Years ago, when writing another piece on the sculptor, David Nash, I went to visit him at Capel Rhiw, his home and studio in a converted Methodist Chapel in Blaenau Ffestiniog, a dour village set high in the Welsh hills surrounded by slag heaps of slate. It has been his home since 1968 when he left, what he felt to be, the materialistic south-east where he had been born and bred. He had fallen in love with the valley after spending holidays there as a boy, roaming with his brother. The place is very important to him and to his work. It takes a long time to get there. On the last lap you have to take a tiny train that winds up through the folded hills where streams tumble into the valleys. But the slowing of pace, the sense of going on a journey is an appropriate mindset through which to view David Nash’s work.
Boulder by Pete Telfer
One of the first things he did was to take me to a stream in the Cynfal Valley where he had pushed a rough hewn wooden boulder over a waterfall into a stream. Black and water-logged, it had become stuck below a bridge and had been there for months. It looked just like another dark rock. From 1978-2004 Nash visited his wooden boulder regularly, documenting its progress. It has been covered in snow and ice, has remained in one place for years at a time washed by the icy stream and baked in the occasional sun, until one day it was swept away by floods to rest on a sand bank in the Dwyryd Estuary. In 2003 the tide floated it out to a salt marsh where it lurked like some dark lake monster in the shallows until, suddenly, it disappeared, no doubt washed out into the Irish Sea. Nash does not consider his boulder lost. “It is wherever it is,” he says, philosophically, though he still hunts for it. “My search is part of the work.”

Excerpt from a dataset
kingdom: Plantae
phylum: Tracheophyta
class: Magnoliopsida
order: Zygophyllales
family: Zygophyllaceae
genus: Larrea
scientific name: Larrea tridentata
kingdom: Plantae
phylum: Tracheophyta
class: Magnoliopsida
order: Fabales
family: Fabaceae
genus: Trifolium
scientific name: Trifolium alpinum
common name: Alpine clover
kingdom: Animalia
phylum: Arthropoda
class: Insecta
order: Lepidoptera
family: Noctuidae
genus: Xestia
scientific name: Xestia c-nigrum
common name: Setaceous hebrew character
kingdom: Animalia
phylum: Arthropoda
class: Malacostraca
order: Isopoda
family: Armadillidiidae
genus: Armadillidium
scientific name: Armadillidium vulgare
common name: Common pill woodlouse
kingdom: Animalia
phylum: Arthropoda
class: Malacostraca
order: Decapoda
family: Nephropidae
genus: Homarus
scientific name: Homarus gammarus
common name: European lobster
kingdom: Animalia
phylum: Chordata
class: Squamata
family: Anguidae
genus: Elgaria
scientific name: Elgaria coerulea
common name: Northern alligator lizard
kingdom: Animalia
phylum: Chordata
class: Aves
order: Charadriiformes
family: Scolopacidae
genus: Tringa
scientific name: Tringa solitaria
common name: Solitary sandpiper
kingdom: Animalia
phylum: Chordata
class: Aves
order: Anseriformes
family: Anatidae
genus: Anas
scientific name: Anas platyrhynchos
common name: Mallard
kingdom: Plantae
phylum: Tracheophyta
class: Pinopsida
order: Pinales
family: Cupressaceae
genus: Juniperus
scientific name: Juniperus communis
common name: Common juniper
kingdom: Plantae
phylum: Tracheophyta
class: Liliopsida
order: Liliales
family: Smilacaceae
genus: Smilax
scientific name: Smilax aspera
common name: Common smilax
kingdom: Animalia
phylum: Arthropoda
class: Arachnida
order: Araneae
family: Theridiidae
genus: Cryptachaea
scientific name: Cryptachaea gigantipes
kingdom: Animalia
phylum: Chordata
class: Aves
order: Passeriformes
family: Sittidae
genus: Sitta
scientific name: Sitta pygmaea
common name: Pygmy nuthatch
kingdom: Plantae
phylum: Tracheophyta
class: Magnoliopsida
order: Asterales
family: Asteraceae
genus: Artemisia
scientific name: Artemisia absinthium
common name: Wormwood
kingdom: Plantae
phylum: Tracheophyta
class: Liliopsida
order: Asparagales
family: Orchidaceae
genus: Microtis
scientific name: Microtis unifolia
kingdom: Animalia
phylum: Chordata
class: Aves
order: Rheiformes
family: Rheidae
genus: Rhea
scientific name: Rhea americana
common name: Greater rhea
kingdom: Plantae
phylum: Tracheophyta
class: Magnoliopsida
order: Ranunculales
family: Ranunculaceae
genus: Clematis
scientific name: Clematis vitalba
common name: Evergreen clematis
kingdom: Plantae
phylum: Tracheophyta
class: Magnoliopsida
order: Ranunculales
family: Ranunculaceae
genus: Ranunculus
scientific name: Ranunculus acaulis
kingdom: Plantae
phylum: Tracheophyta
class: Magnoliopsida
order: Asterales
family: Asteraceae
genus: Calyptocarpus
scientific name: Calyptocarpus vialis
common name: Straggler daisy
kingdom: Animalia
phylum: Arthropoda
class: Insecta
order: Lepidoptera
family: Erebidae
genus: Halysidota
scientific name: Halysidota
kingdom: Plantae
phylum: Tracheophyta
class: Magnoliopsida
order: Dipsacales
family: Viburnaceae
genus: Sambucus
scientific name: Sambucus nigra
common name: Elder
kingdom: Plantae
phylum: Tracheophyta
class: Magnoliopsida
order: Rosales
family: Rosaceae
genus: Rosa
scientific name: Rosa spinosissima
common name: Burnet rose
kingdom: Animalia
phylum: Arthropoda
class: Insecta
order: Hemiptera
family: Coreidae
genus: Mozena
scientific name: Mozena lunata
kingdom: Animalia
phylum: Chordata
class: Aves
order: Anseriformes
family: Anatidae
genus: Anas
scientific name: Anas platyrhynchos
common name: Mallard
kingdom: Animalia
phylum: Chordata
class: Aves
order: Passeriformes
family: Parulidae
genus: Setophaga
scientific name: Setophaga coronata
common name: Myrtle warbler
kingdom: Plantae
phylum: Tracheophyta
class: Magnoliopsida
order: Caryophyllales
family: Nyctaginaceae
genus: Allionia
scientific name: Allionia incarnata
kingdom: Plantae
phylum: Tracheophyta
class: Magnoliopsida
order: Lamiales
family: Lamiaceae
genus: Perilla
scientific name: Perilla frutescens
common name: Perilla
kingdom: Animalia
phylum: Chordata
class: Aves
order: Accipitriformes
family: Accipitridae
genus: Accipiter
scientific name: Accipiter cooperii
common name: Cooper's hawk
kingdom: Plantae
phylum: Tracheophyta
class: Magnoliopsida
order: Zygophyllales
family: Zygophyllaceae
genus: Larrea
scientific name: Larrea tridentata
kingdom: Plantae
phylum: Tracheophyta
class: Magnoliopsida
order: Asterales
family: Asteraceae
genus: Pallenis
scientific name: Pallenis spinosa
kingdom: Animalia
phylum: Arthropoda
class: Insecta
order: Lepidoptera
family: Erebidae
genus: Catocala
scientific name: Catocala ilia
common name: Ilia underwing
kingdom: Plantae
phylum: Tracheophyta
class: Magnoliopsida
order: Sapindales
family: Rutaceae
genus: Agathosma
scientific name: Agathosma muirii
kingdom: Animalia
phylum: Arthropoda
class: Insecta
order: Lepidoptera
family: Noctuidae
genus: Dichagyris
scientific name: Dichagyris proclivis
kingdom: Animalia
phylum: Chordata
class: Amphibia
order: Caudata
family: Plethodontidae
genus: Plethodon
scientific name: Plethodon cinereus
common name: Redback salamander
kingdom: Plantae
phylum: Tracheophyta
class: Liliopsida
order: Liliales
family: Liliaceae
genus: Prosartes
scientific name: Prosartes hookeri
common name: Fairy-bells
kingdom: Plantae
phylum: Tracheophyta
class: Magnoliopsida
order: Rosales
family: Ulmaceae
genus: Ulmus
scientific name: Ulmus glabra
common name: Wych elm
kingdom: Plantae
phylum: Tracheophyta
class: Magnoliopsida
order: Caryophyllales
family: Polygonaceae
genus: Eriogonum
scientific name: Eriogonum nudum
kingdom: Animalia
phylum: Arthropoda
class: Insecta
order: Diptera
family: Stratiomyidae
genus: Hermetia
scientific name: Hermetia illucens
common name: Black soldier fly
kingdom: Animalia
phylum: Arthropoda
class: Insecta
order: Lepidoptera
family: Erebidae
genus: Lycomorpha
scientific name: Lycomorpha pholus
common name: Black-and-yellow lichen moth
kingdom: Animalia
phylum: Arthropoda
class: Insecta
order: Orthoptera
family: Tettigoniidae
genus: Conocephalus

(Tasks to carry out):
a – According to the piece on David Nash, in which year did Capel Rhiw become his home?
b – In the records, retype the lines from the one containing "genus: Armadillidium" up to and including the one containing "class: Squamata", with no changes.
The text about David Nash and the records have no connection to each other.

(In response):
a – 1968

b –
genus: Armadillidium
scientific name: Armadillidium vulgare
common name: Common pill woodlouse
kingdom: Animalia
phylum: Arthropoda
class: Malacostraca
order: Decapoda
family: Nephropidae
genus: Homarus
scientific name: Homarus gammarus
common name: European lobster
kingdom: Animalia
phylum: Chordata
class: Squamata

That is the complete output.